The number of Black scientists has “been largely stagnant over the past decade,” said Johnna Frierson, assistant dean of graduate and postdoctoral diversity and inclusion at the Duke University School of Medicine. In some fields, representation has even begun to decline — a trend that has worried experts. “There’s something in the system that is not optimized in order for us to continue diversifying in the way we hope to,” Dr. Frierson said. A former virologist, she will participate in a panel on Monday focused on education disparities in the Black community.

Dr. Taylor, whose work at Carnegie Mellon University centers on the new coronavirus, first began pursuing a career in infectious disease in college, some 15 years ago. But it wasn’t until a year and a half ago that she met another Black female virologist — Chelsey Spriggs, Black in Microbiology’s sponsorship team lead and a virologist at the University of Michigan. It was such a stunning moment that the two women snapped a picture together and put it on Twitter.

“Sometimes I feel like you internalize that there’s just not that many of us, we’re not that visible,” Dr. Kozik said. “It’s hard to explain what it means to know I’m not the only one out here in the world.”

LaNell Williams, one of Black in Microbiology’s programming team leads and a Ph.D. student at Harvard University, studies physics and virology, straddling two fields in which Black women are extraordinarily scarce. During her time at Harvard — a wealthy institution in a progressive community — she has dealt with colleagues who have touched her hair without permission, dismissed her admission to her graduate program as affirmative action and used racial slurs in her presence. Over the years, she said, “I’ve gotten used to people not expecting much of me when I walk into a room.”

At the University of Georgia, Dr. Taylor was the only Black doctoral student in her department. Her love for science was sparked early, by films like “Flipper” and “Free Willy,” which instilled “an obsession” with dolphins and other cetaceans, she said. After initially pursuing studies in veterinary medicine, she stumbled into the world of infectious disease and was instantly hooked.

Dr.
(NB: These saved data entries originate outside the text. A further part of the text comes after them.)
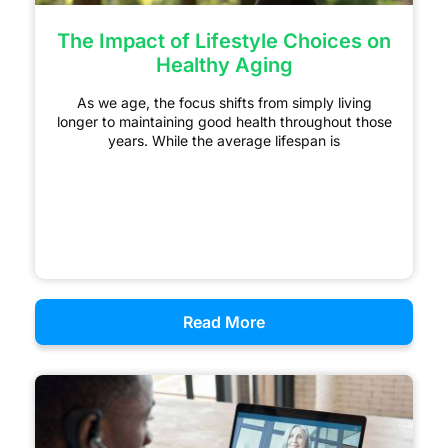
The Impact of Lifestyle Choices on
Healthy Aging
As we age, the focus shifts from simply living
longer to maintaining good health throughout those
years. While the average lifespan is
Read More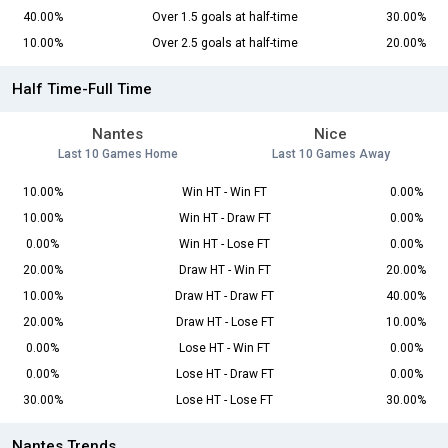
40.00%
Over 1.5 goals at half-time
30.00%
10.00%
Over 2.5 goals at half-time
20.00%
Half Time-Full Time
Nantes
Nice
Last 10 Games Home
Last 10 Games Away
10.00%
Win HT - Win FT
0.00%
10.00%
Win HT - Draw FT
0.00%
0.00%
Win HT - Lose FT
0.00%
20.00%
Draw HT - Win FT
20.00%
10.00%
Draw HT - Draw FT
40.00%
20.00%
Draw HT - Lose FT
10.00%
0.00%
Lose HT - Win FT
0.00%
0.00%
Lose HT - Draw FT
0.00%
30.00%
Lose HT - Lose FT
30.00%
Nantes Trends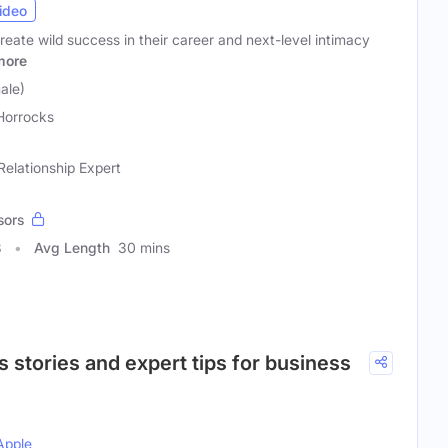
ideo
reate wild success in their career and next-level intimacy
more
ale)
Horrocks
elationship Expert
sors
8
Avg Length
30 mins
 stories and expert tips for business
Apple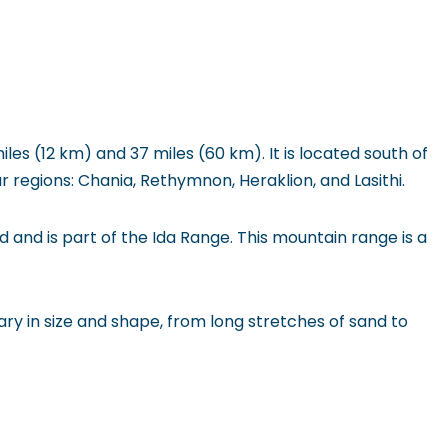
les (12 km) and 37 miles (60 km). It is located south of
r regions: Chania, Rethymnon, Heraklion, and Lasithi.
nd and is part of the Ida Range. This mountain range is a
ry in size and shape, from long stretches of sand to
Taylor said she aims to start her own laboratory someday, focused on the intersection of humans, animals, disease and the environment — intricately connected factors that can each tip the scales toward an infectious outbreak. But by the end of her Ph.D., years of toxic interactions with colleagues who pelted her with criticism and condescension had pushed her to the brink. “I was super ready to leave science,” she said. “‘Everything you do is terrible’ played over and over in my head.”

Mentorship from new advisers in her postdoctoral fellowships helped change that, Dr. Taylor said. But ever since, she has fought to ensure the same thing won’t happen to another student in her position. Championing her fellow Black microbiologists, she said, is a step toward that.
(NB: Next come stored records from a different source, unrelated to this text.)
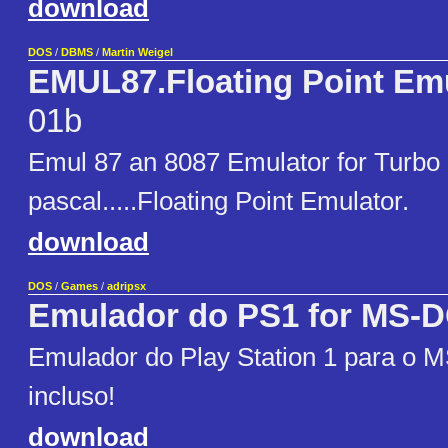
download
DOS
/
DBMS
/
Martin Weigel
EMUL87.Floating Point Em
01b
Emul 87 an 8087 Emulator for Turbo
pascal.....Floating Point Emulator.
download
DOS
/
Games
/
adripsx
Emulador do PS1 for MS-
Emulador do Play Station 1 para o 
incluso!
download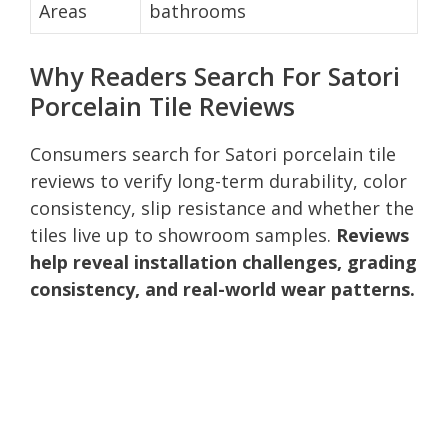
Areas
bathrooms
Why Readers Search For Satori
Porcelain Tile Reviews
Consumers search for Satori porcelain tile
reviews to verify long-term durability, color
consistency, slip resistance and whether the
tiles live up to showroom samples.
Reviews
help reveal installation challenges, grading
consistency, and real-world wear patterns.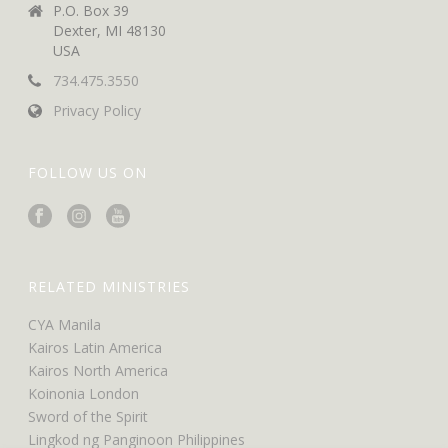
P.O. Box 39
Dexter, MI 48130
USA
734.475.3550
Privacy Policy
FOLLOW US ON
RELATED MINISTRIES
CYA Manila
Kairos Latin America
Kairos North America
Koinonia London
Sword of the Spirit
Lingkod ng Panginoon Philippines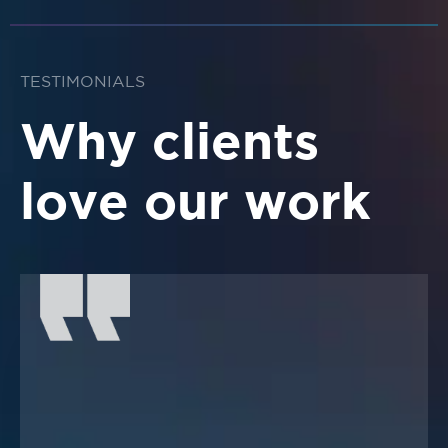
TESTIMONIALS
Why clients
love our work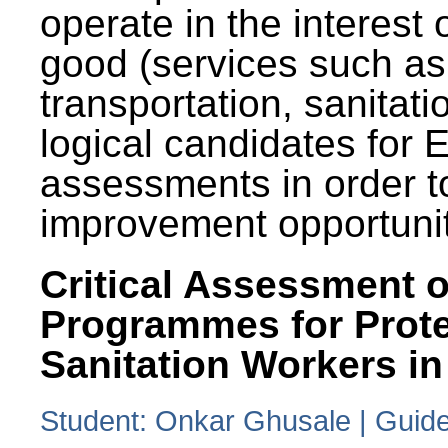
operate in the interest 
good (services such as
transportation, sanitati
logical candidates for
assessments in order to
improvement opportunit
Critical Assessment o
Programmes for Prote
Sanitation Workers in
Student: Onkar Ghusale | Guide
“I think a lot of the message is, ‘We are here,’” said Dr. Johnson, who also leads an outreach program to connect Black, Indigenous and other undergraduate students of color to academic mentors.

In 2014, during his postdoctoral fellowship at St. Jude Children’s Research Hospital in Memphis, Dr. Johnson gave a public talk on one of his favorite topics: how copper affects microbes. He was floored when a Black woman from the audience approached him afterward. Her comment wasn’t about microbiology — at least, not directly.

“They said, ‘My kid wants to be a scientist, I didn’t know a scientist could look like you,’” he said. “Breaking through to those communities is important. I think this week will be a wonderful contribution to that.”